**PROBLEM REQUIREMENTS**. Copy out every line from the one containing "### OSI 7 layer와 식별자" down to the one containing "### 스위치가 하는 일과 비용", both included, with no changes.

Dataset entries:
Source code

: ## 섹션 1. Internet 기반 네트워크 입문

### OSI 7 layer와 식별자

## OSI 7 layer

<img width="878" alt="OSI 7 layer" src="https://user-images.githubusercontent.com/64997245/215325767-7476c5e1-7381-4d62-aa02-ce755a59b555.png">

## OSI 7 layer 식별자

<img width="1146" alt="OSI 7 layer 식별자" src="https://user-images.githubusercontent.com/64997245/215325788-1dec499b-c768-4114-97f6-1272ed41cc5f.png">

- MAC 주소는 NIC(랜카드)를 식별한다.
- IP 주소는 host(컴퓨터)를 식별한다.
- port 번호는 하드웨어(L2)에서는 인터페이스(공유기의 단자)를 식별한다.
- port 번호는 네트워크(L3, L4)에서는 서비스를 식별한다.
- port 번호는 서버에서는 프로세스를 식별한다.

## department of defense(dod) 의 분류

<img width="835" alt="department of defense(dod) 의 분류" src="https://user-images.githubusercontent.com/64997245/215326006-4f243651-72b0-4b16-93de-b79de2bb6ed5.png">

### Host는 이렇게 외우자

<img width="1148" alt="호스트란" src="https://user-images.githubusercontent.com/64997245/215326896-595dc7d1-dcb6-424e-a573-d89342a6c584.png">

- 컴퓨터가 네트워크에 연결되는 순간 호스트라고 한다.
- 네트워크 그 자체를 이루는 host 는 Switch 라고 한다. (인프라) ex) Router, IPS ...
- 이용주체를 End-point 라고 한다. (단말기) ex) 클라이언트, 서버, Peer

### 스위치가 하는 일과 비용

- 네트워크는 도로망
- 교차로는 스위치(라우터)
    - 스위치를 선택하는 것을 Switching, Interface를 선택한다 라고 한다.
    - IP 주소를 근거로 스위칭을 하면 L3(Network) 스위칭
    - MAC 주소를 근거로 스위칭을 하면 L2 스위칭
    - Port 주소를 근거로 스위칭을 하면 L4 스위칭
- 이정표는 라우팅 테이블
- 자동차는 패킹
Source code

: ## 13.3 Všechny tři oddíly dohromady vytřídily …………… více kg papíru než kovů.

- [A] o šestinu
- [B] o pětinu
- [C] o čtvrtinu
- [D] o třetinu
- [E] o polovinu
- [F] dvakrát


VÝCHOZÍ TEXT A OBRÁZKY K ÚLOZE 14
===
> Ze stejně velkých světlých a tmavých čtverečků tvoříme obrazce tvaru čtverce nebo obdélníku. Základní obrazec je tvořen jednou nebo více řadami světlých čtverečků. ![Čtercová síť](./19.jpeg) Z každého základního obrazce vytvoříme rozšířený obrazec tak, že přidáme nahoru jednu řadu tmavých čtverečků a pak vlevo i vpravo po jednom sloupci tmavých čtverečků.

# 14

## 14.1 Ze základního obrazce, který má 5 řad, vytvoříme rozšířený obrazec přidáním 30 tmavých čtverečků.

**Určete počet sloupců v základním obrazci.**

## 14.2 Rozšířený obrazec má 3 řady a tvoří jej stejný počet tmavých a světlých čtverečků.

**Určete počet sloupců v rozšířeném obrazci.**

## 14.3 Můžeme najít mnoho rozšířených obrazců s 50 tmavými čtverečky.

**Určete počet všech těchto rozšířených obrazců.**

**YOUR SOLUTION**.
### OSI 7 layer와 식별자

## OSI 7 layer

<img width="878" alt="OSI 7 layer" src="https://user-images.githubusercontent.com/64997245/215325767-7476c5e1-7381-4d62-aa02-ce755a59b555.png">

## OSI 7 layer 식별자

<img width="1146" alt="OSI 7 layer 식별자" src="https://user-images.githubusercontent.com/64997245/215325788-1dec499b-c768-4114-97f6-1272ed41cc5f.png">

- MAC 주소는 NIC(랜카드)를 식별한다.
- IP 주소는 host(컴퓨터)를 식별한다.
- port 번호는 하드웨어(L2)에서는 인터페이스(공유기의 단자)를 식별한다.
- port 번호는 네트워크(L3, L4)에서는 서비스를 식별한다.
- port 번호는 서버에서는 프로세스를 식별한다.

## department of defense(dod) 의 분류

<img width="835" alt="department of defense(dod) 의 분류" src="https://user-images.githubusercontent.com/64997245/215326006-4f243651-72b0-4b16-93de-b79de2bb6ed5.png">

### Host는 이렇게 외우자

<img width="1148" alt="호스트란" src="https://user-images.githubusercontent.com/64997245/215326896-595dc7d1-dcb6-424e-a573-d89342a6c584.png">

- 컴퓨터가 네트워크에 연결되는 순간 호스트라고 한다.
- 네트워크 그 자체를 이루는 host 는 Switch 라고 한다. (인프라) ex) Router, IPS ...
- 이용주체를 End-point 라고 한다. (단말기) ex) 클라이언트, 서버, Peer

### 스위치가 하는 일과 비용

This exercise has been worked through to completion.